* _Requirement_: Reproduce verbatim the stretch of the data from its start through the line containing "4. 运行数据库迁移（如果有）", including both ends.
Study material section start
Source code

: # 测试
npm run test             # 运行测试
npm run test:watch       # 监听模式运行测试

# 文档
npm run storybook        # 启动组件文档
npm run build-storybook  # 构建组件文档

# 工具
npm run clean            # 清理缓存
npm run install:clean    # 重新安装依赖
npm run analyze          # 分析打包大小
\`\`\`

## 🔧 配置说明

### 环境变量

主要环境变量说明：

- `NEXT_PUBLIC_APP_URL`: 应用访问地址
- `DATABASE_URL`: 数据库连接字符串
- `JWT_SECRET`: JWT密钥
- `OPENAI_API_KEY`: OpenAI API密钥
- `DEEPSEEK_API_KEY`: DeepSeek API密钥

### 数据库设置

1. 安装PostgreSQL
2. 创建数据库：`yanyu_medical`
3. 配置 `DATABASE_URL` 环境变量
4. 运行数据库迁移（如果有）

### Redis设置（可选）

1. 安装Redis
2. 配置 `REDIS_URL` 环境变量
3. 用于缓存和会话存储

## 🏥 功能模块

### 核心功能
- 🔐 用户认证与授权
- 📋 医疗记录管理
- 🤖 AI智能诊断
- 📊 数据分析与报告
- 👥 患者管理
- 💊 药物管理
Study material section end
* _Task answer_:
Source code

: # 测试
npm run test             # 运行测试
npm run test:watch       # 监听模式运行测试

# 文档
npm run storybook        # 启动组件文档
npm run build-storybook  # 构建组件文档

# 工具
npm run clean            # 清理缓存
npm run install:clean    # 重新安装依赖
npm run analyze          # 分析打包大小
\`\`\`

## 🔧 配置说明

### 环境变量

主要环境变量说明：

- `NEXT_PUBLIC_APP_URL`: 应用访问地址
- `DATABASE_URL`: 数据库连接字符串
- `JWT_SECRET`: JWT密钥
- `OPENAI_API_KEY`: OpenAI API密钥
- `DEEPSEEK_API_KEY`: DeepSeek API密钥

### 数据库设置

1. 安装PostgreSQL
2. 创建数据库：`yanyu_medical`
3. 配置 `DATABASE_URL` 环境变量
4. 运行数据库迁移（如果有）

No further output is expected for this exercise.